= Computational psychometrics =

 Computational psychometrics is an interdisciplinary field fusing theory-based psychometrics, learning and cognitive sciences, and data-driven AI-based computational models as applied to large-scale/high-dimensional learning, assessment, biometric, or psychological data. Computational psychometrics is frequently concerned with providing actionable and meaningful feedback to individuals based on measurement and analysis of individual differences as they pertain to specific areas of enquiry.

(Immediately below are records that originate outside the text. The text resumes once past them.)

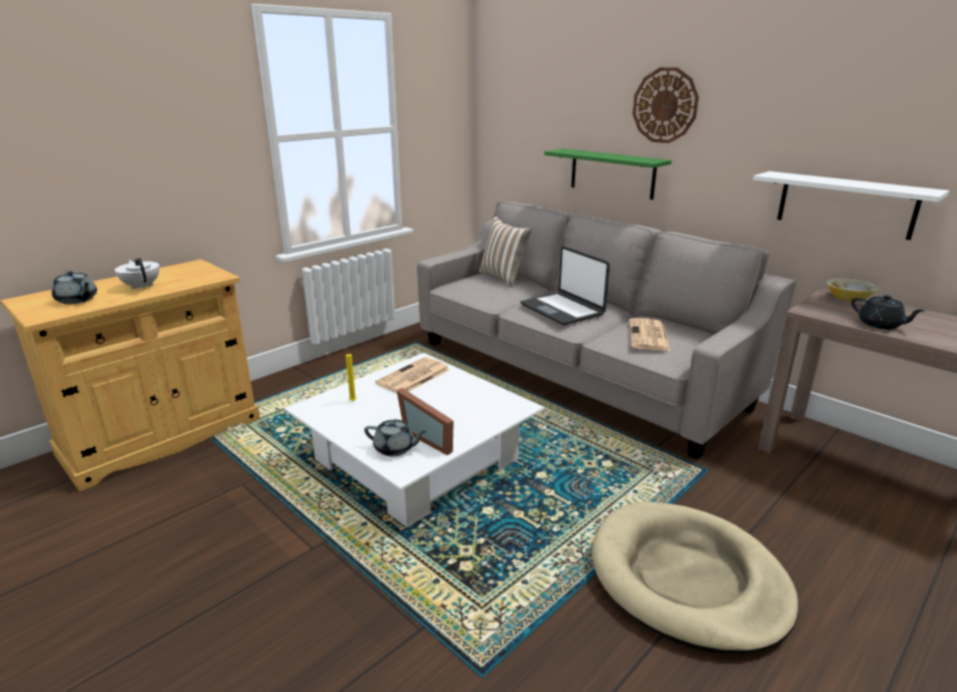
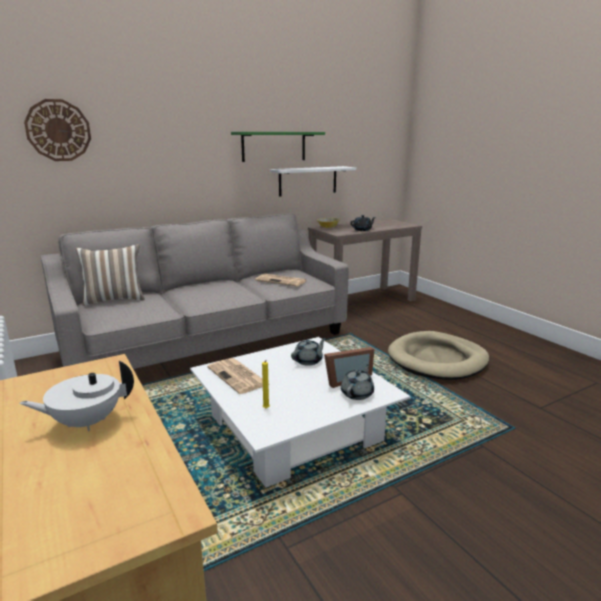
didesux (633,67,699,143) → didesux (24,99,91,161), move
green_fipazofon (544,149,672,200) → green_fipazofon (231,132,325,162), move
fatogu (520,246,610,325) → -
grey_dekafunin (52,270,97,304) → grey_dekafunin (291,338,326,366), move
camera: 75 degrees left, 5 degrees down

The relatively recent availability of large-scale psychometric data in accessible formats, alongside the rapid increase in CPU processing power, widespread accessibility and application of cluster and cloud computing, and the development of increasingly sensitive instruments for collecting biometric information has allowed big-data analytical and computational methods to expand the scale and scope of traditional psychometric areas of enquiry and modeling.

Pursuing a computational approach to psychometrics often involves scientists working in multidisciplinary teams with expertise in artificial intelligence, machine learning, deep learning and neural network modeling, natural language processing, mathematics and statistics, developmental and cognitive psychology, computer science, data science, learning sciences, virtual and augmented reality, and traditional psychometrics.

Another important subfield of computational science and, specifically, AI is what has been called psychometric artificial intelligence (PAI). PAI involves the use of psychometrically developed evaluations, such as intelligence tests and thinking style tests, to be solved algorithmically by an artificial agent. The goal of PAI is to put to the test the design and processing mechanisms proposed by AI researchers in order to get knowledge from both artificial and natural cognitive systems.

== Application ==
Computational psychometrics incorporates both theoretical and applied components ranging from item response theory, classical test theory, and Bayesian approaches to modeling knowledge acquisition and discovery of network psychometric models. Computational psychometrics studies the  computational basis of  learning  and  measurement of traits, such as skills, knowledge, abilities, attitudes, and personality  traits via mathematical modeling, intelligent learning and assessment virtual systems, and  computer simulation of large-scale, complex data which traditional psychometric approaches are ill-equipped to handle. Recent investigations into these hard to measure constructs include work on collaborative problem solving, teamwork, and decision making, among others.

Computational psychometrics is also related to the study of  social complexity.  Concepts such as  complex systems and  emergence have been considered in the study of team assembly and performance. In psychological and medical research it is focused on computational models based on technology enhanced-experimental results. Active areas of enquiry include cognitive, emotional, behavioral, diagnostic, and mental health issues. A computational psychometrics approach in this capacity frequently makes use of emerging capabilities such as biometric and multimodal sensors, virtual and augmented reality, as well as affective and wearable computing technologies.